- 300 ml Thickened Light cream
- 250 ml Skim Milk
- 8 Cardamom Pods, Crushed
- 800 gms Mangoes, Sliced
- 400 gms Sweetened Condensed Milk
- Fruits, for Garnishing
- Line a 11 x 21cm (base measurement) loaf pan with 2 layers of plastic wrap, allowing the sides to overhang.
- Combine the cream, milk and cardamom in a saucepan and bring to a simmer over medium-high heat. Remove from heat and set aside for 30 minutes to infuse.
- Meanwhile, process the mango in a food processor until smooth.
- Strain the cream mixture into a small bowl, using the back of a spoon to press the cardamom pods in the sieve.
- Add the condensed milk.

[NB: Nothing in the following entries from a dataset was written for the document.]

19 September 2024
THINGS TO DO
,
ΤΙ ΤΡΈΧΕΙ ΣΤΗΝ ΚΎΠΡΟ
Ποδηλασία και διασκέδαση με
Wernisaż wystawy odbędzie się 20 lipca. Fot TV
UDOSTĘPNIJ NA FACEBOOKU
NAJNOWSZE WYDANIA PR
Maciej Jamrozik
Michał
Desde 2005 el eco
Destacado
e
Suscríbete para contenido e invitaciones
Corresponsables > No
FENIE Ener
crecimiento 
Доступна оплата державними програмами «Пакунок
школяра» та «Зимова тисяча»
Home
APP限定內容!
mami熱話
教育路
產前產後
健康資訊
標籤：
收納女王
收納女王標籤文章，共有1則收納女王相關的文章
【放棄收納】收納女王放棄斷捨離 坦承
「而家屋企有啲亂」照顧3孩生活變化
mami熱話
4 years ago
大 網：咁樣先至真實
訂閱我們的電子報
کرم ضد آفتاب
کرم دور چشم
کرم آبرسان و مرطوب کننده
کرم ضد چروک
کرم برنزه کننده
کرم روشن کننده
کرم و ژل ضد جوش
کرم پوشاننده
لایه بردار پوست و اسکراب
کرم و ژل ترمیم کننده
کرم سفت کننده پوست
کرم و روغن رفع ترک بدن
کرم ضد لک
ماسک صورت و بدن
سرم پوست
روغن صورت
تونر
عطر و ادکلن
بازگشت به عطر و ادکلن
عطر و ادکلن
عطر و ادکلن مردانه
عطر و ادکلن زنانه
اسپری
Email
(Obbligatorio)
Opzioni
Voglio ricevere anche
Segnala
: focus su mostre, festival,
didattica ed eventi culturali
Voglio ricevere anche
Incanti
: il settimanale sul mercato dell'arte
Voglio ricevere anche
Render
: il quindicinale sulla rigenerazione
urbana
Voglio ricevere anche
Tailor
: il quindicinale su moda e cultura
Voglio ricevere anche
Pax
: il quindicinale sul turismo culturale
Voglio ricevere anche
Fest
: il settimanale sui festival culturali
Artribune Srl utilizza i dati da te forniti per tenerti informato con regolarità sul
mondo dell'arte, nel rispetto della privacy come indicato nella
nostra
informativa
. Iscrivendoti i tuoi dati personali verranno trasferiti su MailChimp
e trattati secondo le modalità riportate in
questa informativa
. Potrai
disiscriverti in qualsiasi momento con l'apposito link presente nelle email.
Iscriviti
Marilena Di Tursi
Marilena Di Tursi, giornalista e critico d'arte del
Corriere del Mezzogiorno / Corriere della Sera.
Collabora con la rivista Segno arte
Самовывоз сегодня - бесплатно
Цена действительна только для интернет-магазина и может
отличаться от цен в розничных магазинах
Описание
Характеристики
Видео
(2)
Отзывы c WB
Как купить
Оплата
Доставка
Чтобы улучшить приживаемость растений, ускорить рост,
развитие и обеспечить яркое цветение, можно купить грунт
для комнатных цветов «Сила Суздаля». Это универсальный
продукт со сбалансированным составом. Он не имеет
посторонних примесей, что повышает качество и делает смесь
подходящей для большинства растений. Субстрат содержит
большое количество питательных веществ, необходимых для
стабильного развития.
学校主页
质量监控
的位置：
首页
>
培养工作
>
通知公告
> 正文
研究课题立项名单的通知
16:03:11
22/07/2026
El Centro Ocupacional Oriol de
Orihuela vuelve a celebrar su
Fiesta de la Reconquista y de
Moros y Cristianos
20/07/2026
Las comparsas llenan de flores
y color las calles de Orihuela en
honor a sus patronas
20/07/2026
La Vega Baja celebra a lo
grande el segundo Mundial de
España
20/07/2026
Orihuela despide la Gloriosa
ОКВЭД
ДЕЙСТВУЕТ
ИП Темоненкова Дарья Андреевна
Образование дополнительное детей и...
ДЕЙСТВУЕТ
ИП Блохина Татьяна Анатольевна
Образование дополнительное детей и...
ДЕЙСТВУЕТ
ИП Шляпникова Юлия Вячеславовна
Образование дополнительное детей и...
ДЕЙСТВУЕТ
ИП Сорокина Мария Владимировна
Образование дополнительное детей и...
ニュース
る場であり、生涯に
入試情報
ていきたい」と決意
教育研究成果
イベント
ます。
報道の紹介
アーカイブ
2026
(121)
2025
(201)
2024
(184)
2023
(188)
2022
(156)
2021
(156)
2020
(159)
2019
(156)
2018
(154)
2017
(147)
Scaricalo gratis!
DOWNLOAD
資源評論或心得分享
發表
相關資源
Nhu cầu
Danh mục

Use an electric beater to beat the cream mixture for 15 minutes or until it thickens slightly.
- Fold in the mango puree. Spoon into the prepared pan. Cover with plastic wrap and place in the freezer overnight or until firm.
- Remove the ice-cream from the freezer 10 minutes before serving. Turn the ice-cream onto a serving platter. Remove the plastic wrap and discard. Top the ice-cream with tropical fruit.
Tip: Chocolate burns very easily and must be watched carefully when melting.